▶ **WORK INSTRUCTION**
Every record below should be retyped exactly, and no picture should appear in the copy.
### ENTRIES SHOWN
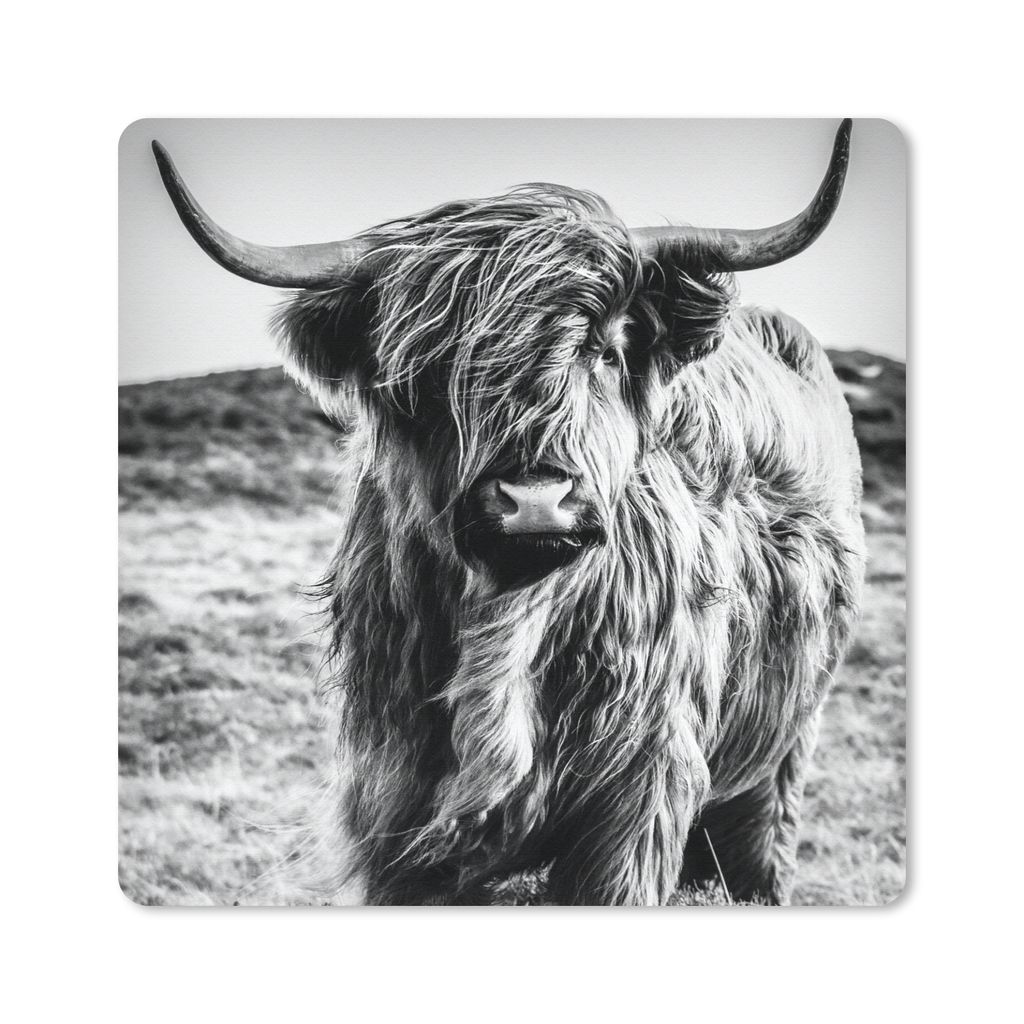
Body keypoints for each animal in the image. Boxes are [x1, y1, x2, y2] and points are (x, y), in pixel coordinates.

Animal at [153, 120, 865, 905]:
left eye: (606, 351)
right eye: (430, 372)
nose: (536, 501)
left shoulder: (639, 795)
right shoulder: (394, 805)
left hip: (784, 753)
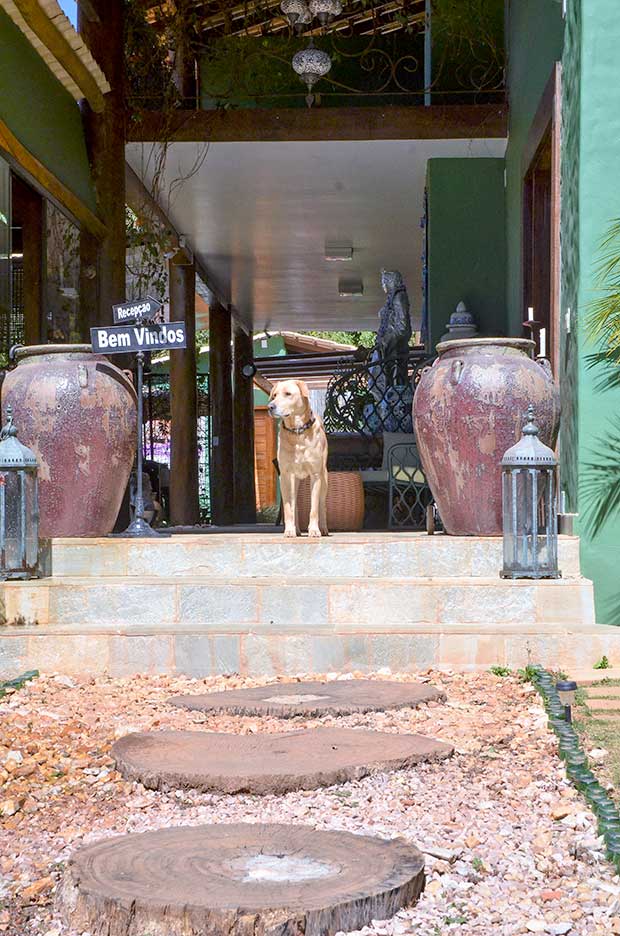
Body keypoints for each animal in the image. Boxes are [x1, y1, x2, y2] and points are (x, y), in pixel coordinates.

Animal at [268, 380, 330, 536]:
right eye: (274, 395)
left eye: (288, 394)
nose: (270, 407)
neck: (297, 432)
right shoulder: (285, 476)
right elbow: (289, 508)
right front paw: (290, 530)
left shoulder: (315, 475)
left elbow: (314, 508)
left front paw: (314, 530)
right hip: (293, 481)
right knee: (293, 504)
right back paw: (295, 529)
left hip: (324, 478)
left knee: (322, 504)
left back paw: (323, 528)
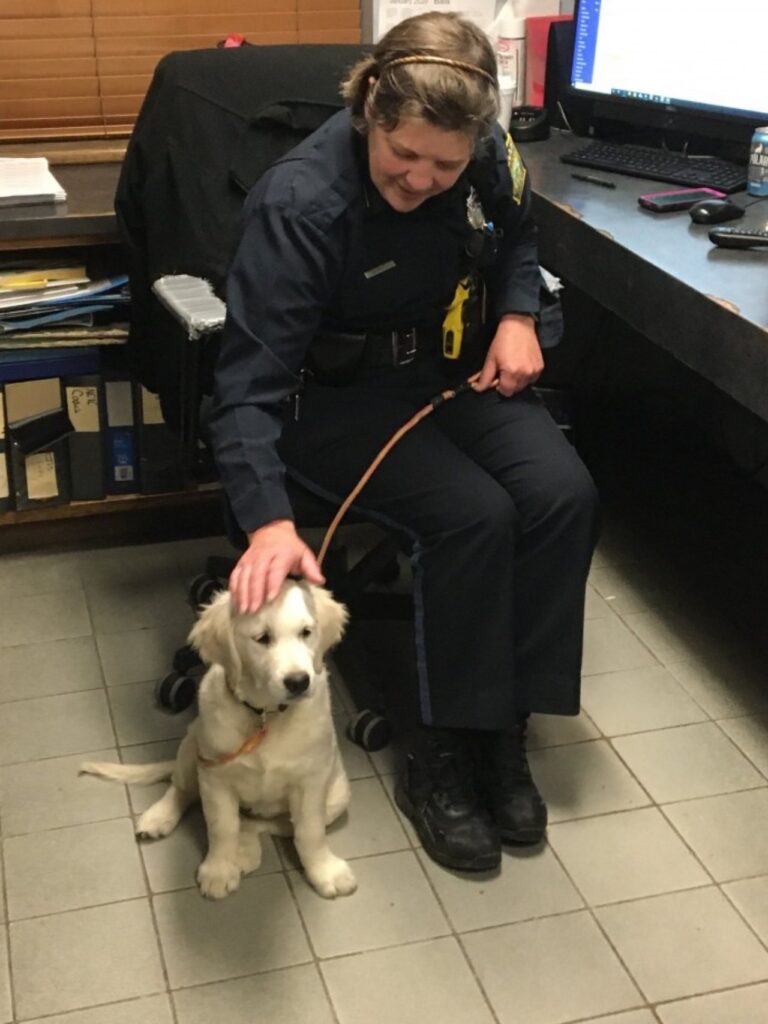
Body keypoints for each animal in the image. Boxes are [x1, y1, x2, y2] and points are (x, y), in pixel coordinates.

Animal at [81, 581, 358, 901]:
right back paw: (158, 818)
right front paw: (218, 871)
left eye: (306, 632)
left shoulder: (310, 781)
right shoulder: (216, 777)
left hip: (338, 796)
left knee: (261, 824)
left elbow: (309, 831)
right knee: (183, 789)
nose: (299, 682)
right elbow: (222, 827)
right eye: (262, 638)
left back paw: (246, 851)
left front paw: (324, 871)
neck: (265, 714)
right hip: (193, 743)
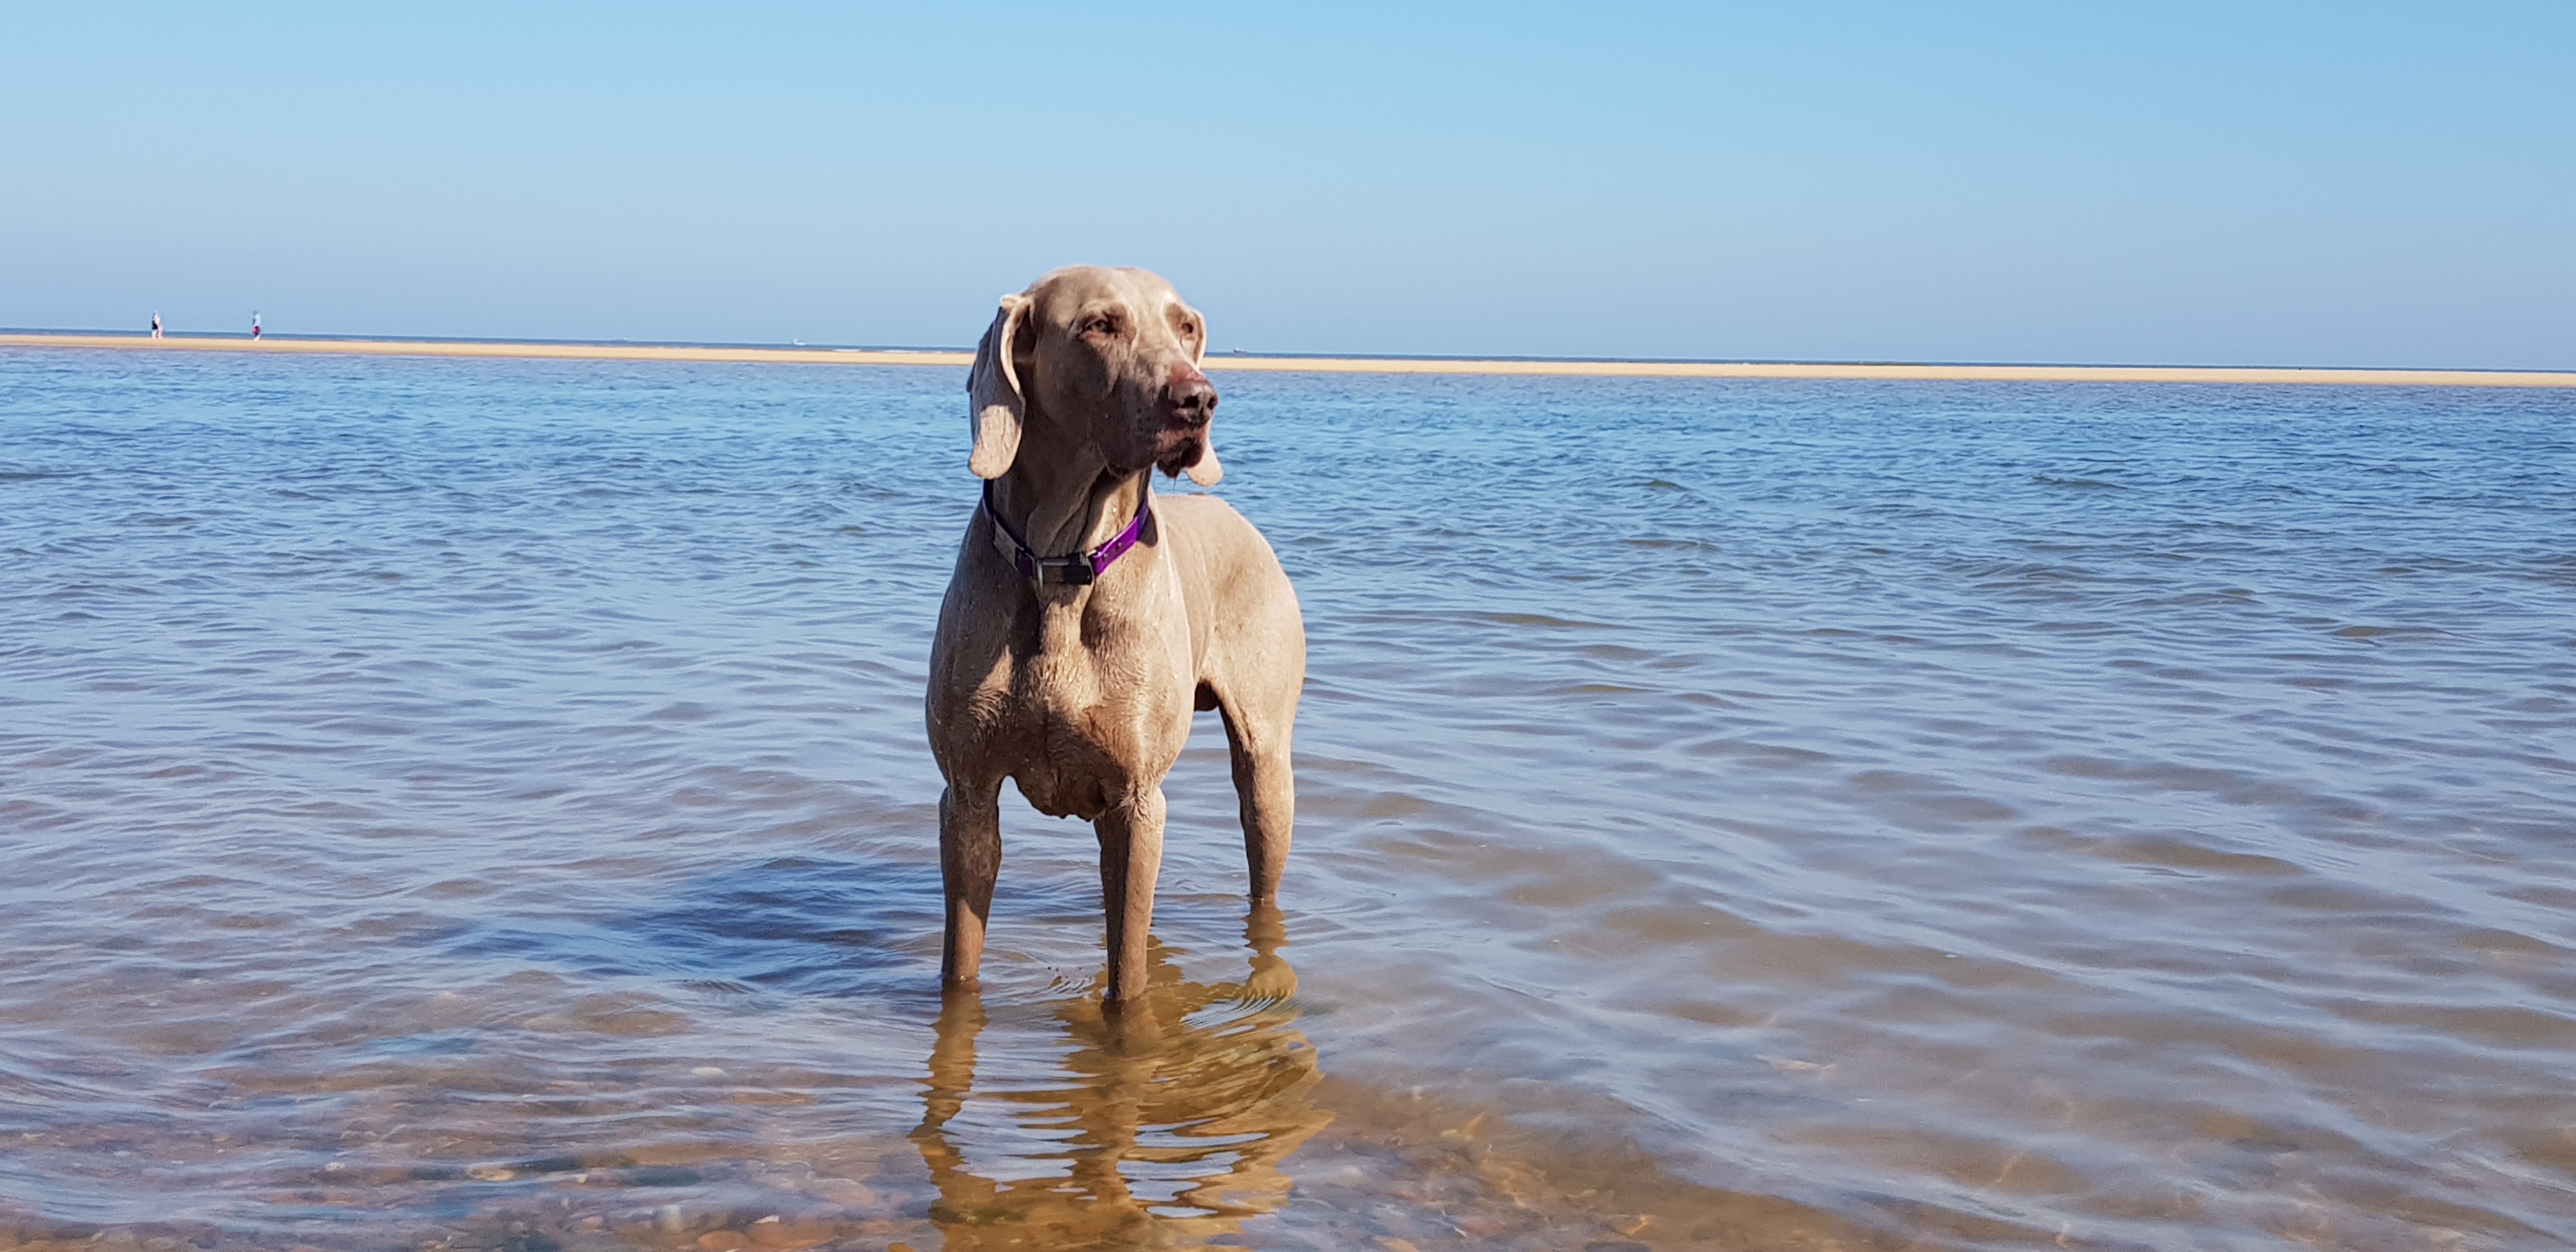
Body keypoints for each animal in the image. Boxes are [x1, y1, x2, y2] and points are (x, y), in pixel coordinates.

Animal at [927, 266, 1308, 1009]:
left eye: (1184, 326)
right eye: (1100, 325)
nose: (1198, 398)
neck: (1061, 564)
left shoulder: (1135, 803)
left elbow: (1128, 980)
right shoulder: (967, 793)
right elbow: (961, 962)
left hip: (1266, 763)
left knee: (1263, 858)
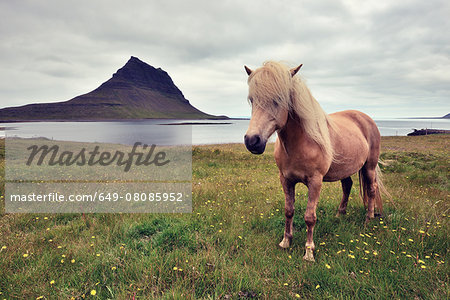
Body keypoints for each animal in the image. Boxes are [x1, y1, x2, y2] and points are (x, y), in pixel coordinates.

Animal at [243, 61, 386, 260]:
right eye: (252, 100)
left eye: (278, 99)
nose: (252, 141)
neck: (302, 142)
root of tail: (367, 119)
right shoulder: (286, 180)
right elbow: (289, 211)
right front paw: (286, 241)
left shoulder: (315, 182)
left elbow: (310, 217)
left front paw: (309, 252)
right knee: (347, 186)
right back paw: (340, 214)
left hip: (369, 166)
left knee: (372, 189)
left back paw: (368, 219)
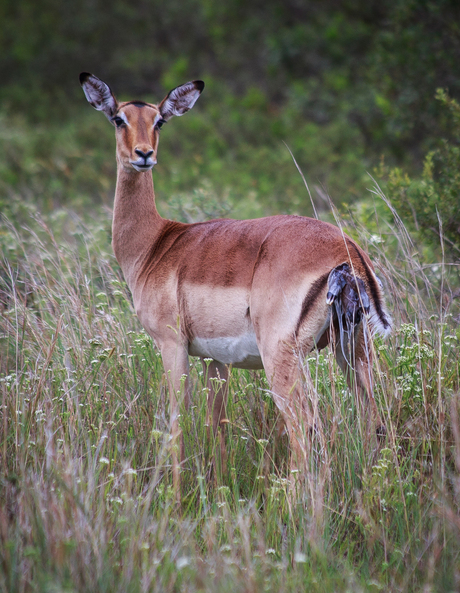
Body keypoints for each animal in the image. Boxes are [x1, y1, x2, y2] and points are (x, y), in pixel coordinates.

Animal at [80, 73, 392, 490]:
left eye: (159, 121)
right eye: (119, 118)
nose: (143, 154)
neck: (156, 245)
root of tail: (347, 251)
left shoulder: (172, 344)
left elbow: (177, 425)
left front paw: (175, 498)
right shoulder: (218, 361)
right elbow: (217, 428)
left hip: (283, 357)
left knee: (307, 429)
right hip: (354, 347)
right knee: (373, 423)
######
▶ **ANSWER SPACE**
Body keypoints for each animal in the image. Boxes are [x1, y1, x2, y2] and points are (x, y), in pixel coordinates.

Animal at [153, 120, 865, 905]:
left eye: (606, 351)
right eye: (430, 372)
nose: (536, 501)
left shoulder: (639, 795)
right shoulder: (394, 805)
left hip: (784, 753)
Body keypoints for each animal in the image. Boxes are [x1, y1, x2, y2] and points are (x, y), in pixel coordinates.

Animal at [268, 380, 330, 536]:
right eye: (274, 395)
left eye: (288, 394)
nose: (270, 407)
neck: (297, 432)
right shoulder: (285, 476)
right elbow: (289, 508)
right front paw: (290, 530)
left shoulder: (315, 475)
left elbow: (314, 508)
left front paw: (314, 530)
right hip: (293, 481)
right knee: (293, 504)
right back paw: (295, 529)
left hip: (324, 478)
left knee: (322, 504)
left back paw: (323, 528)
Body keypoints for each animal in the image. Boxes are [x1, y1, x2, y2] and points are (x, y), in pixel coordinates.

Animal at [81, 581, 358, 901]:
right back paw: (158, 818)
right front paw: (218, 871)
left eye: (306, 632)
left shoulder: (310, 781)
right shoulder: (216, 777)
left hip: (338, 796)
left knee: (261, 824)
left elbow: (309, 831)
right knee: (183, 789)
nose: (299, 682)
right elbow: (222, 827)
right eye: (262, 638)
left back paw: (246, 851)
left front paw: (324, 871)
neck: (265, 714)
right hip: (193, 743)
Body keypoints for each animal in the image. Boxes are [x1, y1, x2, y2] and points are (x, y), in pixel coordinates.

Animal at [927, 266, 1308, 1009]:
left eye: (1184, 326)
right eye: (1100, 325)
nose: (1198, 398)
neck: (1061, 564)
left shoulder: (1135, 803)
left elbow: (1128, 980)
right shoulder: (967, 793)
right elbow: (961, 962)
left hip: (1266, 763)
left knee: (1263, 858)
Body keypoints for each animal in the image. Boxes are [x1, y1, x2, y2] and points are (x, y), in pixel coordinates.

Animal at [243, 61, 386, 260]:
right eye: (252, 100)
left eye: (278, 99)
nose: (252, 141)
neck: (302, 142)
root of tail: (367, 119)
right shoulder: (286, 180)
right elbow: (289, 211)
right front paw: (286, 241)
left shoulder: (315, 182)
left elbow: (310, 217)
left front paw: (309, 252)
right knee: (347, 186)
right back paw: (340, 214)
left hip: (369, 166)
left knee: (372, 189)
left back paw: (368, 219)
Body keypoints for each animal in the image. Boxes are [x1, y1, x2, y2] and points are (x, y), in pixel coordinates.

Animal at [80, 73, 392, 490]:
left eye: (159, 121)
right eye: (119, 118)
nose: (143, 154)
neck: (156, 245)
root of tail: (347, 251)
left shoulder: (172, 344)
left elbow: (177, 425)
left front paw: (175, 498)
right shoulder: (218, 361)
right elbow: (217, 428)
left hip: (283, 357)
left knee: (307, 429)
right hip: (354, 347)
right knee: (373, 423)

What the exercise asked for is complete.